Acmece / rl-collision-avoidance

Implementation of the paper "Towards Optimally Decentralized Multi-Robot Collision Avoidance via Deep Reinforcement Learning"
https://arxiv.org/abs/1709.10082
326 stars 92 forks source link

How to train a new model from scratch to pass the test? Is it sufficient to train in stage 2 only? #3

Closed chesternimiz closed 4 years ago

chesternimiz commented 4 years ago

The provided model stage2.pth works well in the test, but I am confused about how to train such a model from scratch? Should I train in only stage 2, only stage 1, or even randomly train in both stage 1 and stage 2 for some episodes, which I think may not converge?

Currently I am trying to train in stage 2 only, since this world looks complex and diverse. I have tried training for several days. But the robots still collide in the test. Is it right to train in stage 2 only?

Working on longer training by loading newest model. I'd appreciate it if anyone can give me some advice.

Acmece commented 4 years ago

Hi,@chesternimiz , You should start with training in Stage1 and when it is well-trained you can transfer to Stage2 using the model of Stage1, this is exactly what Curriculum Learning means. Training Stage2 from scratch may converge at a lower performance or not even converge. Please note that the motivation of training in Stage2 is to generalize the model, which hopefully can work well in real environment.

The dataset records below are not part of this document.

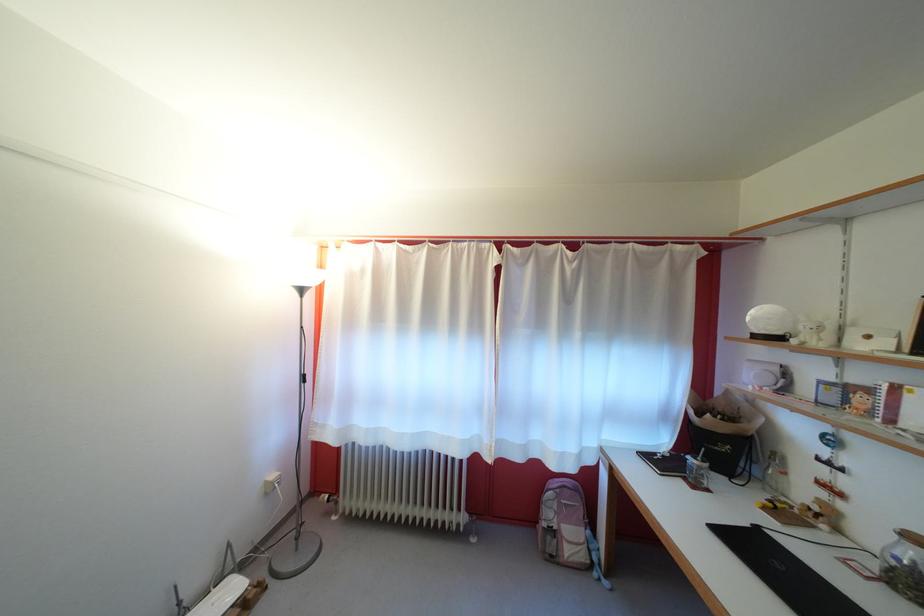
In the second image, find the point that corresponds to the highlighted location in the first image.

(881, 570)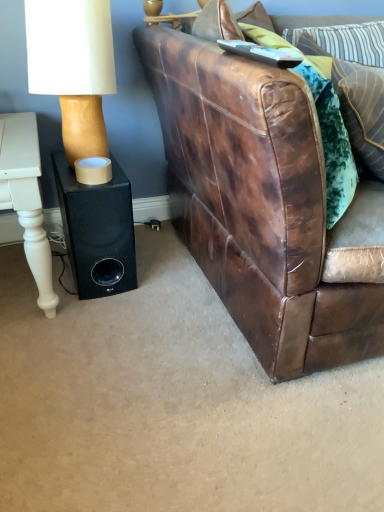
Question: From the image's perspective, relative to white painted wood table at left, is velvet green pillow at upper right, the 1th pillow ordered from the bottom, above or below?

Choices:
 (A) below
 (B) above

Answer: (B)

Question: Is velvet green pillow at upper right, the 1th pillow ordered from the bottom, in front of or behind white painted wood table at left in the image?

Choices:
 (A) behind
 (B) front

Answer: (B)

Question: Estimate the real-world distances between objects in this image. Which object is farther from the green textured pillow at upper right, which is the third pillow in bottom-to-top order?

Choices:
 (A) brown leather couch at right
 (B) black matte speaker at lower left
 (C) white painted wood table at left
 (D) velvet green pillow at upper right, the second pillow viewed from the top
 (E) velvet green pillow at upper right, which is counted as the 3th pillow, starting from the top

Answer: (C)

Question: Which object is positioned closest to the brown leather couch at right?

Choices:
 (A) white painted wood table at left
 (B) velvet green pillow at upper right, which ranks as the 2th pillow in bottom-to-top order
 (C) velvet green pillow at upper right, which is counted as the 3th pillow, starting from the top
 (D) green textured pillow at upper right, which is the third pillow in bottom-to-top order
 (E) white matte lampshade at upper left

Answer: (B)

ding15963 commented 4 years ago

Hello, @Acmece , I trained in Stage1 for a week starting from the stage1_1.pth model, and each Agent has about 60,000 EPISODES.Based on this model, we continued to train for 5 days in Stage2, and each Agent had about 35,000 EPISODES. However, the effect of the test still does not reach the stage2.pth model already provided, and there are still many differences.

I would like to ask how did you train this stage2.pth model, do you need to adjust some hyperparameters? I will be very grateful!

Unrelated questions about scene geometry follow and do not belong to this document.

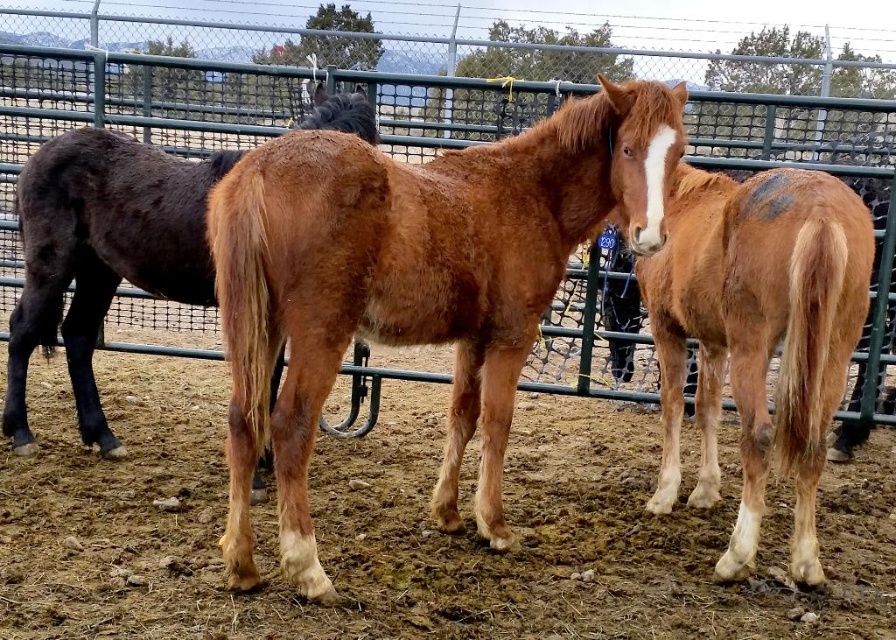
Question: Among these points, which one is farthest from the camera?

Choices:
 (A) (44, 262)
 (B) (390, 204)

Answer: (A)

Question: Which point appears farthest from the camera in this image?

Choices:
 (A) (461, 452)
 (B) (410, 140)
 (C) (95, 576)
 (D) (748, 548)

Answer: (B)

Question: Does brown fuzzy horse at center appear on the left side of brown fuzzy horse at right?

Choices:
 (A) no
 (B) yes

Answer: (B)

Question: Can you confirm if green metal fence at center is positioned to the left of brown fuzzy horse at right?

Choices:
 (A) yes
 (B) no

Answer: (A)

Question: Is green metal fence at center to the left of brown fuzzy horse at center from the viewer's perspective?

Choices:
 (A) yes
 (B) no

Answer: (A)

Question: Which point appears farthest from the camera in this image?

Choices:
 (A) (445, 216)
 (B) (350, 460)

Answer: (B)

In addition, due to ”segmentation error“, I added gc.collect () in each loop to clear the memory.

BingHan0458 commented 3 years ago

Hello @ding15963 , Recently, I've been training this code, and I see here you say that you train it for about a week, and I want to know what results in Terminal or in GUI can be shown to prove that the policy has been trained well? And how to get the result such as success rate and extra time and so on in Table II (in paper) by code or by doing some calculations? I hope you can give me some advice, thank you very much!